• Job item: Set down the text from every record below word for word, keeping each line as it stands, and leave the pictures out.
▬▬▬▬▬▬
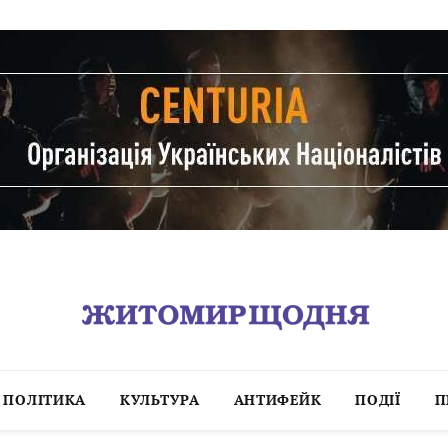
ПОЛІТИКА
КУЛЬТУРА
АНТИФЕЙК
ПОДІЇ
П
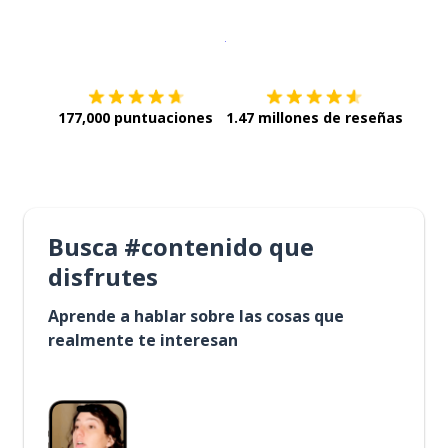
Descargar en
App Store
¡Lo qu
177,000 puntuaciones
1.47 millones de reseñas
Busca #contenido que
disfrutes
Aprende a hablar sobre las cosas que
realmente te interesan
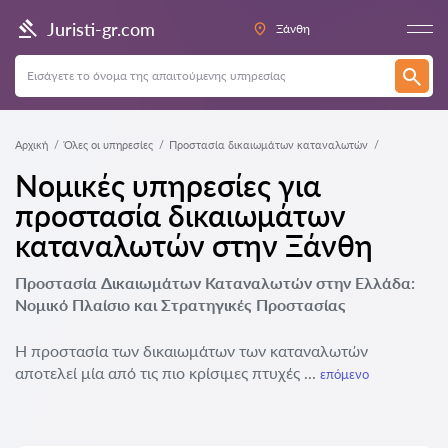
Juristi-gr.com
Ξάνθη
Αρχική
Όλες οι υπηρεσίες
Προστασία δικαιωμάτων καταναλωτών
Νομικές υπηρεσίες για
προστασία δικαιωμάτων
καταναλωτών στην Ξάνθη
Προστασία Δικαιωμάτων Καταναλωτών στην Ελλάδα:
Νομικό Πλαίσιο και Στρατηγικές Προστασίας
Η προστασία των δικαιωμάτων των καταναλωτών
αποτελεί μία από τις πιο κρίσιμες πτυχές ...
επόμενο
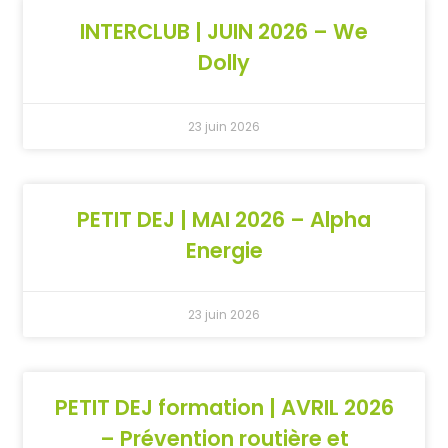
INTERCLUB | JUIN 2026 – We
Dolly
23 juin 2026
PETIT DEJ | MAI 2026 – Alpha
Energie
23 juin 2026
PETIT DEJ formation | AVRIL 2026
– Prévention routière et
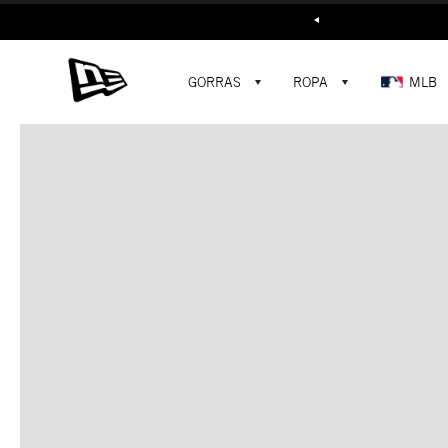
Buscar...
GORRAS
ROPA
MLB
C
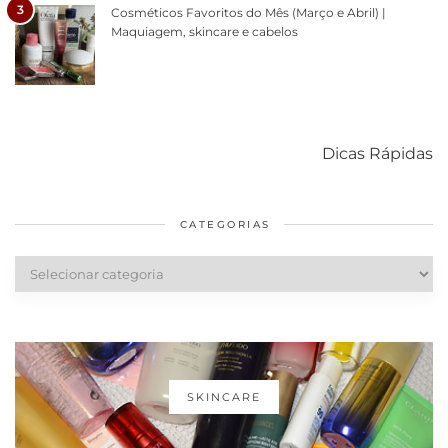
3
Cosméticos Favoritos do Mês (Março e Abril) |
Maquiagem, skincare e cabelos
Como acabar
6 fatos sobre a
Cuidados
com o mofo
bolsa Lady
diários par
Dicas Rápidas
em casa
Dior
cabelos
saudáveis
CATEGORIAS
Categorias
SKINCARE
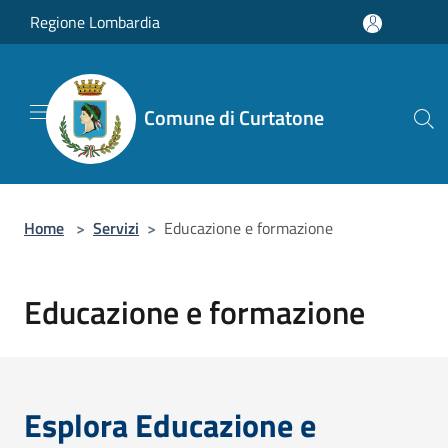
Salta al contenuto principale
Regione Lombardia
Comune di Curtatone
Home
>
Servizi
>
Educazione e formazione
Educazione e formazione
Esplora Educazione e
▬▬▬▬▬▬
• Reply:
ПОЛІТИКА
КУЛЬТУРА
АНТИФЕЙК
ПОДІЇ
П
Descargar en
App Store
¡Lo qu
177,000 puntuaciones
1.47 millones de reseñas
Busca #contenido que
disfrutes
Aprende a hablar sobre las cosas que
realmente te interesan
Juristi-gr.com
Ξάνθη
Αρχική
Όλες οι υπηρεσίες
Προστασία δικαιωμάτων καταναλωτών
Νομικές υπηρεσίες για
προστασία δικαιωμάτων
καταναλωτών στην Ξάνθη
Προστασία Δικαιωμάτων Καταναλωτών στην Ελλάδα:
Νομικό Πλαίσιο και Στρατηγικές Προστασίας
Η προστασία των δικαιωμάτων των καταναλωτών
αποτελεί μία από τις πιο κρίσιμες πτυχές ...
επόμενο
INTERCLUB | JUIN 2026 – We
Dolly
23 juin 2026
PETIT DEJ | MAI 2026 – Alpha
Energie
23 juin 2026
PETIT DEJ formation | AVRIL 2026
– Prévention routière et
Buscar...
GORRAS
ROPA
MLB
C
3
Cosméticos Favoritos do Mês (Março e Abril) |
Maquiagem, skincare e cabelos
Como acabar
6 fatos sobre a
Cuidados
com o mofo
bolsa Lady
diários par
Dicas Rápidas
em casa
Dior
cabelos
saudáveis
CATEGORIAS
Categorias
SKINCARE
Salta al contenuto principale
Regione Lombardia
Comune di Curtatone
Home
>
Servizi
>
Educazione e formazione
Educazione e formazione
Esplora Educazione e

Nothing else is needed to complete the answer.